Forschungsreise

Wichtig ist mir, diese bedingungslose, nachdrücklich unwissenschaftliche Wertschätzung des einzelnen Lebewesens und unserer Umwelt sichtbar zu machen.

19.12.2020

Nicole Schuck im Interview

Nimm uns mit auf eine Reise. Wie entstehen deine Zeichnungen? 

sich-einlassen

Im Zentrum meiner künstlerischen Auseinandersetzung stehen Wildtiere, natürliche und urbane Lebensräume, Fragen des Naturschutzes, Klimawandels und der Werteökonomie. Meine Arbeitsweise basiert auf dem Wechselspiel von Kunst und Wissenschaft, indem ich deren Schnittstellen und Überschneidungsflächen auslote und aus ihren unterschiedlichen Forschungs- und Erkenntnismöglichkeiten schöpfe. 

© Nicole Schuck, Foto: Beat Brodle

Die Grundlage meiner Zeichnungen und Erzählspaziergänge ist eine ausführliche Feldforschung: Ich trage vielfältigste Informationen zum jeweiligen Lebensraum von Tier und Mensch zusammen, durch Archivrecherche, Gespräche, Ortsbegehungen und Kooperationen mit Spezialisten wie Biolog*innen, Zoolog*innen, Naturschützer*innen, Philosoph*innen und Einheimischen. Diese wichtigen Bestandteile meiner Arbeit lassen ein erweitertes Verständnis für die Fauna und den gemeinsamen Lebensraum entstehen. In meinen Zeichnungen und Installationen transformieren jene zu eigenen Formen, aus denen wiederum neue Erfahrungsebenen erwachsen. 
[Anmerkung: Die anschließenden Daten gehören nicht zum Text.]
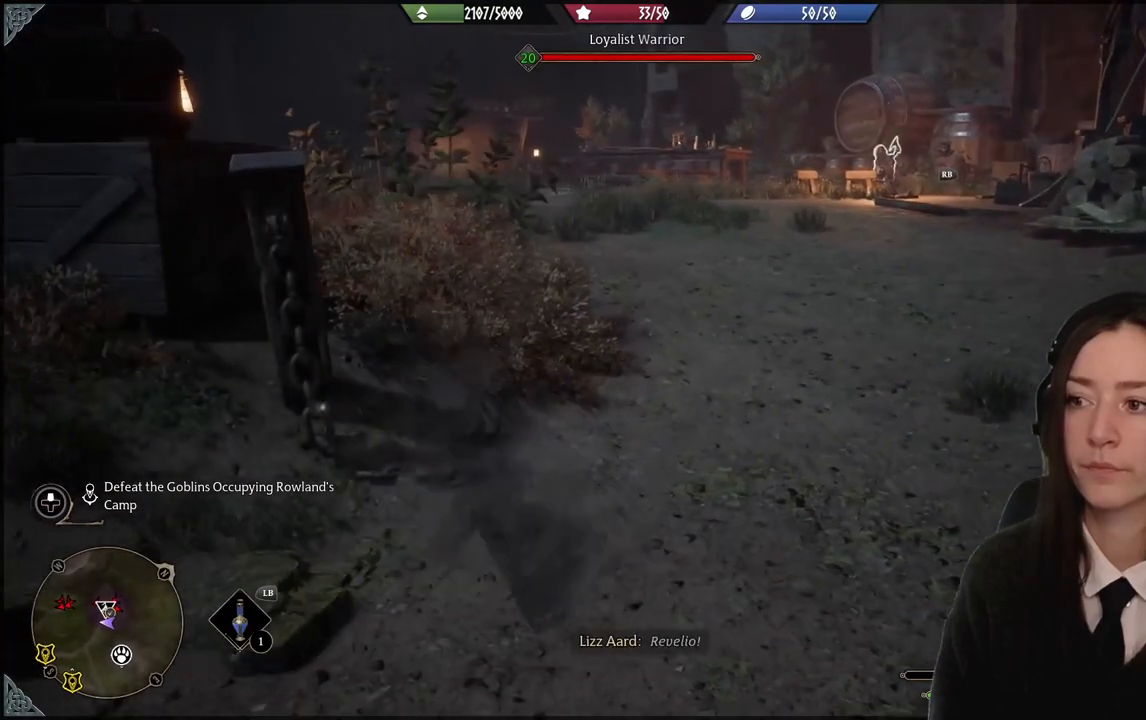
{"buttons": [], "left_stick": "center", "right_stick": "center", "events": [[233, "right_stick", "up-right"], [333, "right_stick", "center"]]}
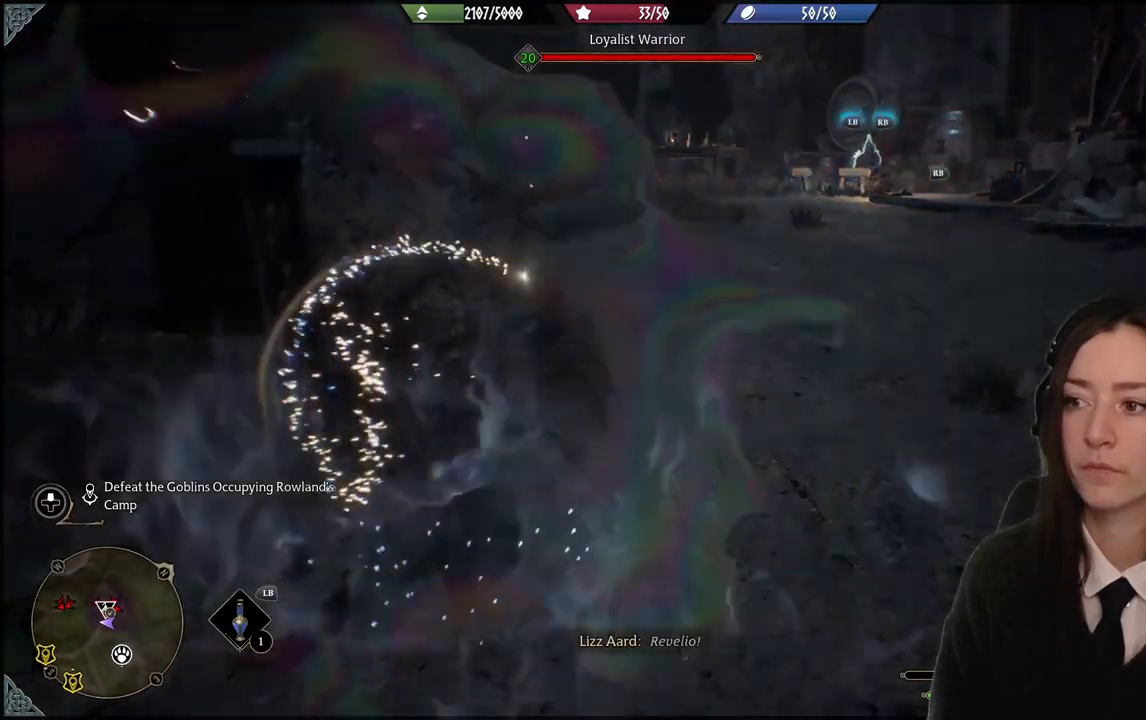
{"buttons": [], "left_stick": "left", "right_stick": "center", "events": [[200, "left_stick", "left"]]}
Indem ich mich primär mit Bleistiften und ihrer ganzen Palette von Grauwerten einem Tier und seinen Strukturen und Beziehungen nähere – oft über mehrere Wochen und Monate hinweg –, entstehen profunde Beziehungen und Kenntnisse, was wiederum zu einer großen Wertschätzung des Wildtieres als Individuum/Subjekt und für den gemeinsamen Lebensraum führt. Die Zeichnung spürt ihnen nach, geht individuell auf sie ein und hat keine systematischen Voraussetzungen – außer dem linear-prozessualen Sich-Einlassen auf jedes einzelne Tier und seine Bezüge. Wichtig ist mir hier, diese bedingungslose, nachdrücklich unwissenschaftliche Wertschätzung des einzelnen Lebewesens und unserer Umwelt sichtbar zu machen. Die Zeichnung erlaubt es damit, das an sich nicht Sichtbare zur Darstellung zu bringen. 

© Nicole Schuck, Detailfoto: Lutz Bertram

Wie bereitest du dich auf einen Erzählspaziergang vor?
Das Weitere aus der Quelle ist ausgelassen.